### Exercise brief
Although the data below holds other lines too, output only those from the line with "index pip: (75, 412)" up to and including the line with "ring pip: (286, 262)", exactly as they appear.

### Dataset content
----------

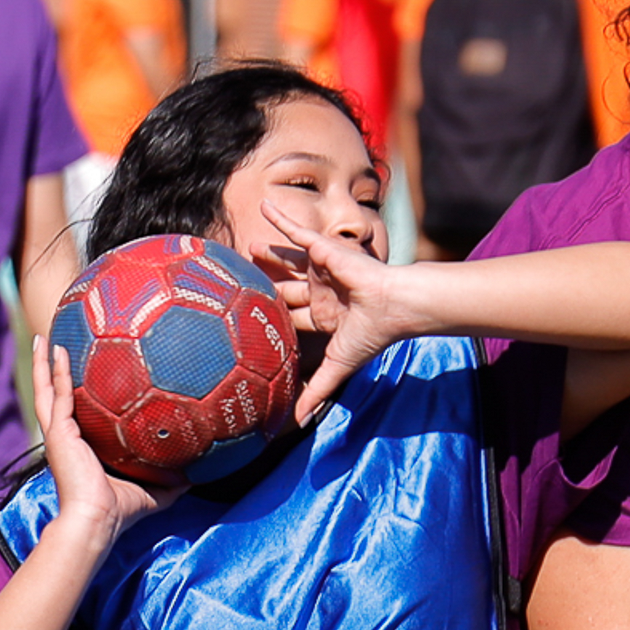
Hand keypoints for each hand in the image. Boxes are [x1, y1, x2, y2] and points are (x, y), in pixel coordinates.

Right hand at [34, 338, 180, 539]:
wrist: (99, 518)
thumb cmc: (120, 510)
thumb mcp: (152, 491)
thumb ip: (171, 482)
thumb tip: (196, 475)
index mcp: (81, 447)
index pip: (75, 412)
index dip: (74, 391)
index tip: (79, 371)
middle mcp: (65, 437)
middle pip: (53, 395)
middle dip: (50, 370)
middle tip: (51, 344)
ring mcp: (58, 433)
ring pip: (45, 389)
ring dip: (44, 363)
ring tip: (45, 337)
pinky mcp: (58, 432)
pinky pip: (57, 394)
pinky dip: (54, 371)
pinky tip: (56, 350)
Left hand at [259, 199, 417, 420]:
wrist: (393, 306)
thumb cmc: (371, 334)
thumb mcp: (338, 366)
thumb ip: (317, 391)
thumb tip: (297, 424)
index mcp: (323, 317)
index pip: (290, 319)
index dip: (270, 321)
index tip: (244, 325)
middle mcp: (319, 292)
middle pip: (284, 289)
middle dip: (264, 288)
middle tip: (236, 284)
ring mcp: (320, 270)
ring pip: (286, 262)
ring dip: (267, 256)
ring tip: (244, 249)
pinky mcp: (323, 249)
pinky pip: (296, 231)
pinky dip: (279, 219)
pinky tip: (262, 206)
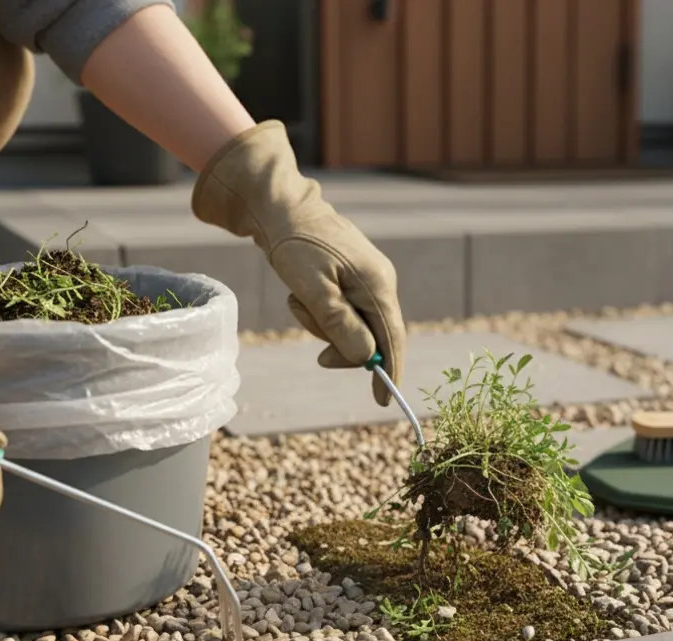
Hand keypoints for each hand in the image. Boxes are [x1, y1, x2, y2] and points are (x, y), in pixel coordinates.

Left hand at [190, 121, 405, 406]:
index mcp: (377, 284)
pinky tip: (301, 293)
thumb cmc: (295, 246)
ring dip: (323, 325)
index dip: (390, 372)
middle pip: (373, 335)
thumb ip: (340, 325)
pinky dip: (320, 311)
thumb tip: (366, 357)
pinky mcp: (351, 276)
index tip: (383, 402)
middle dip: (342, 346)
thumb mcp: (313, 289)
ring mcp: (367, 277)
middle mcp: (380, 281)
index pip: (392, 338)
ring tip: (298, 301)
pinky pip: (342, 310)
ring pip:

----------

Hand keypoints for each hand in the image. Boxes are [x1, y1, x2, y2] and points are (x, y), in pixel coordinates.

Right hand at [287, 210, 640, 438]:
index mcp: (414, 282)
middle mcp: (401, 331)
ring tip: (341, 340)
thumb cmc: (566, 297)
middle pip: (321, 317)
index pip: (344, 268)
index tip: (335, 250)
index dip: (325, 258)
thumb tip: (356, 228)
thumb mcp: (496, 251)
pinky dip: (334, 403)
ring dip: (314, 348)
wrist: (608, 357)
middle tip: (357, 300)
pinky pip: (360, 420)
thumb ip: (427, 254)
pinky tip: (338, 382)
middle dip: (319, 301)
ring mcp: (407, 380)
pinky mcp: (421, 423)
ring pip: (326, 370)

----------

### Exercise response
index pip: (75, 412)
index dip: (74, 391)
index tip: (79, 371)
middle mcp: (65, 437)
middle pip: (53, 395)
middle dip: (50, 370)
middle tip: (51, 344)
ring mcp: (58, 433)
ring pip: (45, 389)
ring dip: (44, 363)
ring tip: (45, 337)
pinky mcp: (58, 432)
pinky pip: (57, 394)
pinky dip: (54, 371)
pinky tip: (56, 350)
Left hand at [259, 199, 417, 420]:
wrist: (393, 306)
thumb cmc: (371, 334)
thumb mcp: (338, 366)
thumb ip: (317, 391)
thumb tip: (297, 424)
index mcp: (323, 317)
index pip: (290, 319)
index dip: (270, 321)
index tip: (244, 325)
middle mcp: (319, 292)
middle pip: (284, 289)
middle dip: (264, 288)
middle tip: (236, 284)
ring mcp: (320, 270)
ring pip: (286, 262)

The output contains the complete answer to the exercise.